◆ **AIM OF THE TASK**: Write the next part of the article on Lennon and McCartney, continuing after its last sentence.

◆ **SOURCE DOCUMENT**:
Regardless of all of the glitz and glam, one of McCartney and Lennon’s final conversations was about something seemingly mundane: baking bread.

Paul McCartney and John Lennon from the early Liverpool days to the Beatles superstardom

Before they were the Beatles, Lennon and McCartney were two middle-class Liverpool boys who bonded over their passion for rock ‘n’ roll music and songwriting. The two famously met at a church social in 1957, when McCartney was just 15 and Lennon 16, per UDiscoverMusic. Lennon’s band at the time, the Quarry Men, was playing at the event, which captured the attention of the aspiring musician, McCartney.

McCartney has spoken at length about his first meeting with Lennon, saying: “I remember John singing a song called ‘Come Go With Me.’ He’d heard it on the radio. He didn’t really know the verses, but he knew the chorus. The rest he just made up himself. I just thought, ‘Well, he looks good, he’s singing well and he seems like a great lead singer to me.’ Of course, he had his glasses off, so he really looked suave. I remember John was good.”

Paul McCartney, John Lennon, and his wife Yoko Ono arrive to the opening of the film Yellow Submarine
The Beatles’ Paul McCartney and John Lennon with Yoko Ono in 1968 | Keystone-France/Gamma-Keystone via Getty Images

After hitting it off as friends and writing their first songs together, Lennon and McCartney went on to officially form the Beatles in 1960, though the “Fab Four” remembered today — consisting of Lennon, McCartney, Ringo Starr, and George Harrison — wouldn’t be established until 1962.

In the early days, the band did short-term residencies at clubs around Hamburg, Germany until they achieved international success around 1963. This sparked worldwide “Beatlemania,” leading the band to sell out venues around the globe until they eventually stopped touring in 1966.

◆ **DATA BLOCK**:
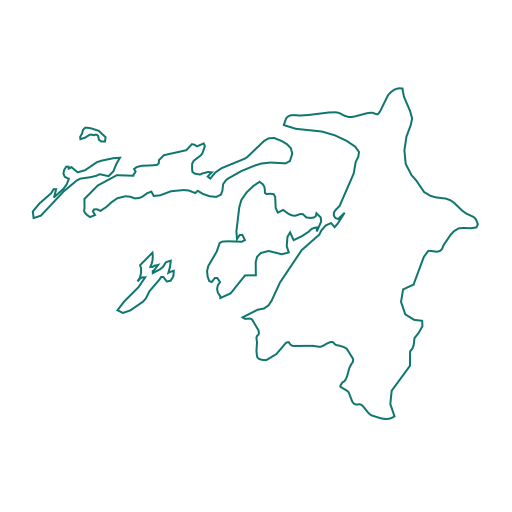 the County of Primorsko-Goranska, rotated 89°
{"feature_id": "HRV-1586", "entity_name": "Primorsko-Goranska", "entity_type": "County", "adm_level": 1, "iso_a3": "HRV", "parent_name": "Croatia", "parent_adm1": "", "projection": "natural_earth1", "projection_center": [14.596, 45.075], "detail": "fine", "context": "isolated", "style": "outline", "palette": "teal", "viewbox_px": 512, "rotation_deg": 89, "n_neighbors": 0, "source": "natural_earth", "source_scale": "10m", "svg_char_len": 5604}
<svg xmlns="http://www.w3.org/2000/svg" viewBox="0 0 512 512"><g transform="rotate(89 256 256)"><path d="M406.4,124.3L418.7,120.3L419.5,121.6L420.7,124.3L421.2,127.1L421.2,128.9L421.1,130.6L420.8,132.5L419.8,136.1L417.3,143.4L416.0,145.2L414.1,147.0L408.4,151.4L406.8,153.0L406.2,154.3L406.1,155.4L406.3,158.6L405.5,160.5L403.5,162.2L394.0,165.7L393.0,166.5L392.0,167.9L388.2,173.9L387.5,174.0L386.4,173.5L383.9,171.8L383.2,170.3L381.2,168.6L378.0,167.1L369.6,164.6L366.0,162.7L363.6,161.0L361.9,160.7L360.6,160.7L350.2,167.0L348.6,169.8L347.0,174.4L346.7,176.5L346.2,177.8L345.8,178.5L345.0,179.2L344.0,179.9L343.3,181.3L343.4,183.3L345.0,187.1L346.4,189.4L347.3,191.5L348.0,193.5L346.8,200.9L346.6,220.4L346.0,222.1L345.0,223.2L344.1,223.9L342.7,224.7L342.9,226.5L343.5,227.7L354.5,237.4L360.2,247.4L360.2,249.4L359.9,252.1L358.8,255.0L357.7,256.2L355.9,256.8L350.8,257.2L342.5,256.5L337.8,257.0L336.7,256.7L335.8,256.2L334.3,254.7L332.7,254.4L330.4,254.8L319.7,260.9L318.8,261.9L318.5,263.2L318.6,268.1L317.1,270.5L309.7,255.2L308.6,248.8L305.5,244.3L301.0,241.2L282.8,232.4L250.9,210.2L235.7,192.3L231.6,190.2L226.6,185.6L224.4,180.4L228.5,176.9L225.1,173.8L214.3,166.6L219.6,172.3L220.5,172.9L219.5,175.9L217.0,177.5L213.9,177.4L211.4,175.6L207.3,171.5L175.3,156.9L163.8,154.7L158.6,152.0L153.8,151.2L148.4,154.9L142.3,163.7L136.7,175.1L132.7,188.0L129.5,214.0L125.6,225.9L125.4,225.9L118.6,223.3L117.4,222.0L116.1,219.6L115.8,217.2L115.9,213.9L116.3,210.4L116.0,201.6L113.8,180.8L113.7,174.4L114.0,172.0L114.7,169.9L117.4,164.9L118.6,161.0L118.7,158.2L118.1,154.3L115.3,143.1L114.8,139.3L114.9,136.5L115.8,134.6L116.5,132.4L115.9,131.1L113.3,129.3L97.4,121.1L94.8,118.6L92.1,114.8L91.1,111.8L90.8,109.8L91.1,106.6L91.8,106.6L99.4,105.3L113.5,99.5L121.1,97.5L127.5,98.9L139.3,103.5L153.0,105.8L166.6,104.7L178.0,99.0L183.4,94.4L195.0,86.8L198.9,80.5L200.5,75.2L201.7,66.8L201.9,65.2L203.8,60.4L206.5,56.8L214.0,49.3L217.1,45.3L220.8,37.7L223.1,35.5L224.6,34.9L228.1,33.6L231.3,35.2L232.0,41.0L231.6,47.9L231.9,52.9L234.6,57.6L238.4,61.2L248.6,68.4L250.7,69.2L252.5,70.1L254.3,72.2L254.9,75.1L253.9,81.8L254.0,83.7L259.8,88.2L287.2,98.9L287.3,98.9L287.3,99.0L292.0,109.5L304.3,111.8L316.9,107.8L322.6,99.0L323.7,91.0L329.0,90.8L335.7,94.7L340.9,99.0L345.2,99.5L347.8,99.9L351.1,101.2L354.1,103.6L368.5,104.0L371.4,106.2L393.1,122.7L406.4,124.3ZM208.2,410.8L206.5,414.1L206.6,417.1L208.5,418.3L212.2,416.2L214.2,421.3L212.2,424.0L210.1,426.1L208.0,427.1L204.7,426.6L196.0,426.6L182.7,412.9L172.8,393.7L173.6,377.2L172.3,376.9L171.4,376.3L170.7,375.6L169.5,374.9L166.9,376.4L165.0,373.7L163.8,368.7L163.5,356.6L163.0,353.0L161.6,351.6L158.4,351.3L153.6,346.3L149.0,323.8L143.1,318.2L143.4,316.6L143.7,315.5L145.3,313.1L142.6,306.3L145.3,305.2L152.3,307.8L154.4,309.4L159.7,316.6L162.5,318.2L167.7,318.4L170.7,318.1L172.5,315.9L173.6,310.6L172.6,308.4L171.2,302.6L171.6,298.8L175.7,302.9L177.8,300.3L171.9,295.4L167.6,288.9L158.7,266.1L157.0,263.1L141.2,246.0L138.6,241.4L138.3,235.9L141.6,228.1L144.8,223.0L149.0,219.2L154.4,218.0L161.6,220.4L163.9,224.8L162.8,239.8L163.6,248.8L165.5,255.6L170.9,269.3L178.1,282.6L179.7,284.7L183.6,287.6L190.4,288.5L194.1,290.1L196.2,294.7L195.5,301.2L193.0,308.0L189.8,313.1L192.0,315.7L189.3,322.2L188.8,327.6L189.8,339.9L193.7,351.0L194.2,357.2L189.8,359.5L191.3,363.6L195.0,369.1L196.0,372.1L196.3,376.1L194.5,380.8L194.0,385.4L195.8,393.6L199.8,399.6L204.4,404.8L208.2,410.8ZM270.3,305.2L265.2,303.9L250.9,295.2L242.3,292.1L241.0,289.4L240.8,283.4L241.5,270.0L239.9,266.8L234.7,269.3L234.7,271.9L238.7,274.7L231.0,275.2L207.2,271.9L199.8,269.7L192.3,264.3L186.0,257.5L181.9,251.2L184.3,248.0L186.8,246.5L189.7,246.0L193.1,246.0L194.2,244.4L194.0,240.9L194.4,237.4L197.1,235.8L208.3,235.5L213.0,233.4L210.4,228.1L214.2,223.1L215.8,220.0L216.5,216.8L215.8,213.8L214.8,211.1L215.0,208.3L218.3,205.1L218.9,200.9L218.6,197.6L217.1,195.5L214.3,194.8L218.6,190.6L222.9,190.3L232.5,194.8L229.4,194.7L228.5,194.8L229.0,197.6L229.9,199.8L231.2,201.5L232.5,202.7L236.9,209.6L240.8,218.1L233.0,221.5L237.4,224.2L246.7,225.1L253.0,223.2L254.7,230.1L251.2,243.3L253.1,251.2L256.8,254.9L262.1,256.4L275.3,256.5L275.2,267.3L292.9,282.0L297.4,292.4L295.6,292.4L292.1,294.7L288.4,295.5L284.7,294.7L281.4,292.4L277.3,295.2L277.3,297.5L281.3,300.8L280.2,303.2L275.8,304.7L270.3,305.2ZM275.4,367.2L275.4,370.1L276.1,371.9L279.4,374.9L275.5,372.4L270.8,371.2L266.3,371.1L263.2,372.1L250.9,359.5L254.6,359.2L258.3,359.5L261.8,360.4L265.1,361.8L265.1,359.5L264.1,358.2L263.8,357.4L263.8,356.3L263.2,354.1L268.1,357.8L269.3,359.5L271.3,359.5L267.6,352.1L265.1,349.0L261.0,346.5L260.3,345.2L259.2,341.3L265.4,342.2L271.3,343.9L270.5,342.4L269.3,338.5L274.9,339.0L279.2,341.8L280.0,345.6L275.4,349.0L275.4,351.3L277.6,352.7L289.3,363.1L296.5,366.8L299.7,369.8L308.2,382.6L310.6,390.1L307.8,395.4L299.4,388.8L285.0,373.9L275.4,367.2ZM187.9,447.0L211.9,470.4L214.2,477.7L207.6,478.4L199.6,471.5L189.8,459.8L185.7,457.2L185.7,454.7L191.9,456.3L194.0,457.2L185.6,447.5L181.1,444.0L175.6,441.8L173.5,445.8L170.4,447.1L166.8,446.4L163.4,444.2L163.4,441.8L165.4,441.8L165.1,440.9L163.9,439.0L169.2,432.9L167.3,425.5L159.4,413.4L157.9,408.4L155.7,396.7L155.4,390.3L161.3,393.9L168.8,397.1L173.6,402.0L171.5,410.8L173.0,414.1L174.3,420.1L175.6,430.3L177.3,433.8L187.9,447.0ZM128.1,411.1L134.6,404.3L138.9,405.0L138.8,408.7L137.1,411.0L133.1,411.8L132.7,412.3L132.1,412.9L131.9,414.2L132.4,416.2L131.8,418.2L131.9,420.3L132.6,421.4L134.6,424.6L136.1,429.5L134.0,429.8L130.5,427.8L126.8,426.7L124.7,424.4L125.0,421.1L125.6,418.3L128.1,411.1Z" fill="none" stroke="#0f766e" stroke-width="2"/></g></svg>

◆ **REPLY TO THE EXERCISE**:
During this time, Lennon and McCartney remained especially close, acting as the main songwriters for the Beatles. But towards the end of the Beatles, bad business, messy relationships, and the pressure of fame led to a major falling out between the two that lasted for years.

One of Paul McCartney’s final conversations with John Lennon was about baking bread

In Dec. 1980, Lennon was shot dead by Mark David Chapman in New York City. McCartney had just mended his friendship with Lennon at the time. The two would frequently chat over the phone.

While speaking with Howard Stern on Sirius XM, McCartney revealed that he spoke about baking bread in one of his last conversations with Lennon. “I was baking bread and got quite good at it,” he said. “So when I heard John was doing it, it was great. We could just talk about something so ordinary.”

Lennon had just welcomed his first and only child with Yoko Ono, Sean Ono-Lennon, in 1975. In his final years, the former Beatle spent a lot of time at home raising Sean while continuing to create music, making for a much more domesticated lifestyle than the one he’d experienced with the Beatles.

“It was really nice, and I was so glad that we got back to that relationship that we always had,” McCartney added. “We’d lived in each other’s pockets for so long that it was great to get back to that.”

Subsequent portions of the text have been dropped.